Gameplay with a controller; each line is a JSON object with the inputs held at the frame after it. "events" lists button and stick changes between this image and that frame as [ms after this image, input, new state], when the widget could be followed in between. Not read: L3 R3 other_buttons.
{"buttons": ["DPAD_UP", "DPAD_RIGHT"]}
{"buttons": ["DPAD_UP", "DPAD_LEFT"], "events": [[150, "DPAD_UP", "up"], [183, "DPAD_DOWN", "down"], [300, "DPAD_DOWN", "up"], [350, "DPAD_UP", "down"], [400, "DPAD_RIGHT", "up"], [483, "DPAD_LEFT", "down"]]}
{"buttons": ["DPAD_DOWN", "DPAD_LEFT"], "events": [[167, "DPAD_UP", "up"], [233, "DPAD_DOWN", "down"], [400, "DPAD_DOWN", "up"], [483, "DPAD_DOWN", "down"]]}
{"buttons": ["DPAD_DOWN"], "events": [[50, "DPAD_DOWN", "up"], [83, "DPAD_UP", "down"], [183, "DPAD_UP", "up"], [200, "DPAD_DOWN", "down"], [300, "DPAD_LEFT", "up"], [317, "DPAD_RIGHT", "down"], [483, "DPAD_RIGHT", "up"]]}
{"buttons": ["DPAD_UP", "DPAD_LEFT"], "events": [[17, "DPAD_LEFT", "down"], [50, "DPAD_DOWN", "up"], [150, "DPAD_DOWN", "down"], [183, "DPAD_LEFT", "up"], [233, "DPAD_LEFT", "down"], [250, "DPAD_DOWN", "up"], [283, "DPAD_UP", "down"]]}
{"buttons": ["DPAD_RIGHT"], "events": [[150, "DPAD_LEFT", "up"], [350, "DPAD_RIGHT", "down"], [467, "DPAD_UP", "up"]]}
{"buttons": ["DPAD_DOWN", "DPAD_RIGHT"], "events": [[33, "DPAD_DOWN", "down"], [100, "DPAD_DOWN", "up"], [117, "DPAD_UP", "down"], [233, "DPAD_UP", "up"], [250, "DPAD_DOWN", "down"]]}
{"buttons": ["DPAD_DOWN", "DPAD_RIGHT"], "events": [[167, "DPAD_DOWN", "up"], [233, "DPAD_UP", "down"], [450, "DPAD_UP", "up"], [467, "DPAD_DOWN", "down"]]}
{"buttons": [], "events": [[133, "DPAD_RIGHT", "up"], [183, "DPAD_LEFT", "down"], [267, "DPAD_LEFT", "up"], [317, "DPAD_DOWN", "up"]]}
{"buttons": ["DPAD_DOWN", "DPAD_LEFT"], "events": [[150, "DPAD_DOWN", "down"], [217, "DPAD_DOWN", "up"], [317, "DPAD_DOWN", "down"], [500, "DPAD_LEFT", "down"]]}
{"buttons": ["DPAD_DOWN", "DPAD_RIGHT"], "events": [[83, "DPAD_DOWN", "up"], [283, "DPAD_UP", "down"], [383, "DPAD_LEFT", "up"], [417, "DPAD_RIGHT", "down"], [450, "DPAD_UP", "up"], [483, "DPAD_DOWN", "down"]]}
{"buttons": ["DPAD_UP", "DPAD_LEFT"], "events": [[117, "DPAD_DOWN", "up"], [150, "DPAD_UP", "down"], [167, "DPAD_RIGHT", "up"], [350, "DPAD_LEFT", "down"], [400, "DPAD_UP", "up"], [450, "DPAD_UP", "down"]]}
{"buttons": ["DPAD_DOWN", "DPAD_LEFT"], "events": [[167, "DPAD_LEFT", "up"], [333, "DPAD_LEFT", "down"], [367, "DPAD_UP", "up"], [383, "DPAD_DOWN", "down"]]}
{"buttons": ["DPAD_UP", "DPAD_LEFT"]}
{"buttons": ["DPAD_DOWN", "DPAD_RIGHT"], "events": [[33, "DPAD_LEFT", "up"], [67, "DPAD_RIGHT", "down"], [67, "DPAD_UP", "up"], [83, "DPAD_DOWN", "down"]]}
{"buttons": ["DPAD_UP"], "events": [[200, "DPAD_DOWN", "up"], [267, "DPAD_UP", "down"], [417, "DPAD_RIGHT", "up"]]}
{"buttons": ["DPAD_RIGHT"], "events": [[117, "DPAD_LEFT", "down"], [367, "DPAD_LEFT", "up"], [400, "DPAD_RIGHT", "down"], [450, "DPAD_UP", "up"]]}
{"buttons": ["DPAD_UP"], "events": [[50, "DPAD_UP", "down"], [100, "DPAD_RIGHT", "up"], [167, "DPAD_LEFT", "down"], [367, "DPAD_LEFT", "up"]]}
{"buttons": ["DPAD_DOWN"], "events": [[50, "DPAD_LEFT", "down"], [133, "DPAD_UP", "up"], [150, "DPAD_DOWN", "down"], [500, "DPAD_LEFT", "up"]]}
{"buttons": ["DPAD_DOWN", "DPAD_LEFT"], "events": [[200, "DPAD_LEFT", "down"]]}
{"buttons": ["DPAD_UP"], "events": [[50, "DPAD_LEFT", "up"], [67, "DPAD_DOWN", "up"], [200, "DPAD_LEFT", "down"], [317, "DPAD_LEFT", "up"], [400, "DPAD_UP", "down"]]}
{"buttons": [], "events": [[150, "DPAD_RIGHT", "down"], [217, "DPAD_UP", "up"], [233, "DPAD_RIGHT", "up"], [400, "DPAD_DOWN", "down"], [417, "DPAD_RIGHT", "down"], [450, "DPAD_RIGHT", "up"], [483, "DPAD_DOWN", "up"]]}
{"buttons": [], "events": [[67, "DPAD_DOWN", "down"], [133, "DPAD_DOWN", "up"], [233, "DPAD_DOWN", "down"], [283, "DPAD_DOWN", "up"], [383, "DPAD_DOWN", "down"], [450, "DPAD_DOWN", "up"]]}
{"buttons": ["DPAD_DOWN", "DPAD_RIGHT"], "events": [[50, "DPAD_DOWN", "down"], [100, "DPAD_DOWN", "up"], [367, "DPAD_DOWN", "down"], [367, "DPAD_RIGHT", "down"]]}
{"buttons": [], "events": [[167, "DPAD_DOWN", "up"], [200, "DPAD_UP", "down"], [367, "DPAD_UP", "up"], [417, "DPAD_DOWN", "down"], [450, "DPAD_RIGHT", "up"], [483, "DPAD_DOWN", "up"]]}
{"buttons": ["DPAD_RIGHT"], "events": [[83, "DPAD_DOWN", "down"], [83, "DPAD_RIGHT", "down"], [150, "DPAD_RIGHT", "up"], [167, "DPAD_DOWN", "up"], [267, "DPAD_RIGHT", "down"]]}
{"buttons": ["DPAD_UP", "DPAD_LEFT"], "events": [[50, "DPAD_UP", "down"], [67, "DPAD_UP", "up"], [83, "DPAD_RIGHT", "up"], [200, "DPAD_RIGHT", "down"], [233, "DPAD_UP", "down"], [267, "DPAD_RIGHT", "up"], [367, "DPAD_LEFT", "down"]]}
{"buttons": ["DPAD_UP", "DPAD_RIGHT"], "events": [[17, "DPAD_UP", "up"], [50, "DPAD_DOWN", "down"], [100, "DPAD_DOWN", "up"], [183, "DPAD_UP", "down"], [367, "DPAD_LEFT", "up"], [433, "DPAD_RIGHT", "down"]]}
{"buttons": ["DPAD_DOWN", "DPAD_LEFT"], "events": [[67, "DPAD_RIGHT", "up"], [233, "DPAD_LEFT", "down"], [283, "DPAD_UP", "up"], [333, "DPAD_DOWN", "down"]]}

-- WORK TASK --
A verbatim copy of every record is what you should return.

-- WRITTEN SOLUTION --
Gameplay with a controller; each line is a JSON object with the inputs held at the frame after it. "events" lists button and stick changes between this image and that frame as [ms after this image, input, new state], when the widget could be followed in between. Not read: L3 R3 other_buttons.
{"buttons": ["DPAD_UP", "DPAD_RIGHT"]}
{"buttons": ["DPAD_UP", "DPAD_LEFT"], "events": [[150, "DPAD_UP", "up"], [183, "DPAD_DOWN", "down"], [300, "DPAD_DOWN", "up"], [350, "DPAD_UP", "down"], [400, "DPAD_RIGHT", "up"], [483, "DPAD_LEFT", "down"]]}
{"buttons": ["DPAD_DOWN", "DPAD_LEFT"], "events": [[167, "DPAD_UP", "up"], [233, "DPAD_DOWN", "down"], [400, "DPAD_DOWN", "up"], [483, "DPAD_DOWN", "down"]]}
{"buttons": ["DPAD_DOWN"], "events": [[50, "DPAD_DOWN", "up"], [83, "DPAD_UP", "down"], [183, "DPAD_UP", "up"], [200, "DPAD_DOWN", "down"], [300, "DPAD_LEFT", "up"], [317, "DPAD_RIGHT", "down"], [483, "DPAD_RIGHT", "up"]]}
{"buttons": ["DPAD_UP", "DPAD_LEFT"], "events": [[17, "DPAD_LEFT", "down"], [50, "DPAD_DOWN", "up"], [150, "DPAD_DOWN", "down"], [183, "DPAD_LEFT", "up"], [233, "DPAD_LEFT", "down"], [250, "DPAD_DOWN", "up"], [283, "DPAD_UP", "down"]]}
{"buttons": ["DPAD_RIGHT"], "events": [[150, "DPAD_LEFT", "up"], [350, "DPAD_RIGHT", "down"], [467, "DPAD_UP", "up"]]}
{"buttons": ["DPAD_DOWN", "DPAD_RIGHT"], "events": [[33, "DPAD_DOWN", "down"], [100, "DPAD_DOWN", "up"], [117, "DPAD_UP", "down"], [233, "DPAD_UP", "up"], [250, "DPAD_DOWN", "down"]]}
{"buttons": ["DPAD_DOWN", "DPAD_RIGHT"], "events": [[167, "DPAD_DOWN", "up"], [233, "DPAD_UP", "down"], [450, "DPAD_UP", "up"], [467, "DPAD_DOWN", "down"]]}
{"buttons": [], "events": [[133, "DPAD_RIGHT", "up"], [183, "DPAD_LEFT", "down"], [267, "DPAD_LEFT", "up"], [317, "DPAD_DOWN", "up"]]}
{"buttons": ["DPAD_DOWN", "DPAD_LEFT"], "events": [[150, "DPAD_DOWN", "down"], [217, "DPAD_DOWN", "up"], [317, "DPAD_DOWN", "down"], [500, "DPAD_LEFT", "down"]]}
{"buttons": ["DPAD_DOWN", "DPAD_RIGHT"], "events": [[83, "DPAD_DOWN", "up"], [283, "DPAD_UP", "down"], [383, "DPAD_LEFT", "up"], [417, "DPAD_RIGHT", "down"], [450, "DPAD_UP", "up"], [483, "DPAD_DOWN", "down"]]}
{"buttons": ["DPAD_UP", "DPAD_LEFT"], "events": [[117, "DPAD_DOWN", "up"], [150, "DPAD_UP", "down"], [167, "DPAD_RIGHT", "up"], [350, "DPAD_LEFT", "down"], [400, "DPAD_UP", "up"], [450, "DPAD_UP", "down"]]}
{"buttons": ["DPAD_DOWN", "DPAD_LEFT"], "events": [[167, "DPAD_LEFT", "up"], [333, "DPAD_LEFT", "down"], [367, "DPAD_UP", "up"], [383, "DPAD_DOWN", "down"]]}
{"buttons": ["DPAD_UP", "DPAD_LEFT"]}
{"buttons": ["DPAD_DOWN", "DPAD_RIGHT"], "events": [[33, "DPAD_LEFT", "up"], [67, "DPAD_RIGHT", "down"], [67, "DPAD_UP", "up"], [83, "DPAD_DOWN", "down"]]}
{"buttons": ["DPAD_UP"], "events": [[200, "DPAD_DOWN", "up"], [267, "DPAD_UP", "down"], [417, "DPAD_RIGHT", "up"]]}
{"buttons": ["DPAD_RIGHT"], "events": [[117, "DPAD_LEFT", "down"], [367, "DPAD_LEFT", "up"], [400, "DPAD_RIGHT", "down"], [450, "DPAD_UP", "up"]]}
{"buttons": ["DPAD_UP"], "events": [[50, "DPAD_UP", "down"], [100, "DPAD_RIGHT", "up"], [167, "DPAD_LEFT", "down"], [367, "DPAD_LEFT", "up"]]}
{"buttons": ["DPAD_DOWN"], "events": [[50, "DPAD_LEFT", "down"], [133, "DPAD_UP", "up"], [150, "DPAD_DOWN", "down"], [500, "DPAD_LEFT", "up"]]}
{"buttons": ["DPAD_DOWN", "DPAD_LEFT"], "events": [[200, "DPAD_LEFT", "down"]]}
{"buttons": ["DPAD_UP"], "events": [[50, "DPAD_LEFT", "up"], [67, "DPAD_DOWN", "up"], [200, "DPAD_LEFT", "down"], [317, "DPAD_LEFT", "up"], [400, "DPAD_UP", "down"]]}
{"buttons": [], "events": [[150, "DPAD_RIGHT", "down"], [217, "DPAD_UP", "up"], [233, "DPAD_RIGHT", "up"], [400, "DPAD_DOWN", "down"], [417, "DPAD_RIGHT", "down"], [450, "DPAD_RIGHT", "up"], [483, "DPAD_DOWN", "up"]]}
{"buttons": [], "events": [[67, "DPAD_DOWN", "down"], [133, "DPAD_DOWN", "up"], [233, "DPAD_DOWN", "down"], [283, "DPAD_DOWN", "up"], [383, "DPAD_DOWN", "down"], [450, "DPAD_DOWN", "up"]]}
{"buttons": ["DPAD_DOWN", "DPAD_RIGHT"], "events": [[50, "DPAD_DOWN", "down"], [100, "DPAD_DOWN", "up"], [367, "DPAD_DOWN", "down"], [367, "DPAD_RIGHT", "down"]]}
{"buttons": [], "events": [[167, "DPAD_DOWN", "up"], [200, "DPAD_UP", "down"], [367, "DPAD_UP", "up"], [417, "DPAD_DOWN", "down"], [450, "DPAD_RIGHT", "up"], [483, "DPAD_DOWN", "up"]]}
{"buttons": ["DPAD_RIGHT"], "events": [[83, "DPAD_DOWN", "down"], [83, "DPAD_RIGHT", "down"], [150, "DPAD_RIGHT", "up"], [167, "DPAD_DOWN", "up"], [267, "DPAD_RIGHT", "down"]]}
{"buttons": ["DPAD_UP", "DPAD_LEFT"], "events": [[50, "DPAD_UP", "down"], [67, "DPAD_UP", "up"], [83, "DPAD_RIGHT", "up"], [200, "DPAD_RIGHT", "down"], [233, "DPAD_UP", "down"], [267, "DPAD_RIGHT", "up"], [367, "DPAD_LEFT", "down"]]}
{"buttons": ["DPAD_UP", "DPAD_RIGHT"], "events": [[17, "DPAD_UP", "up"], [50, "DPAD_DOWN", "down"], [100, "DPAD_DOWN", "up"], [183, "DPAD_UP", "down"], [367, "DPAD_LEFT", "up"], [433, "DPAD_RIGHT", "down"]]}
{"buttons": ["DPAD_DOWN", "DPAD_LEFT"], "events": [[67, "DPAD_RIGHT", "up"], [233, "DPAD_LEFT", "down"], [283, "DPAD_UP", "up"], [333, "DPAD_DOWN", "down"]]}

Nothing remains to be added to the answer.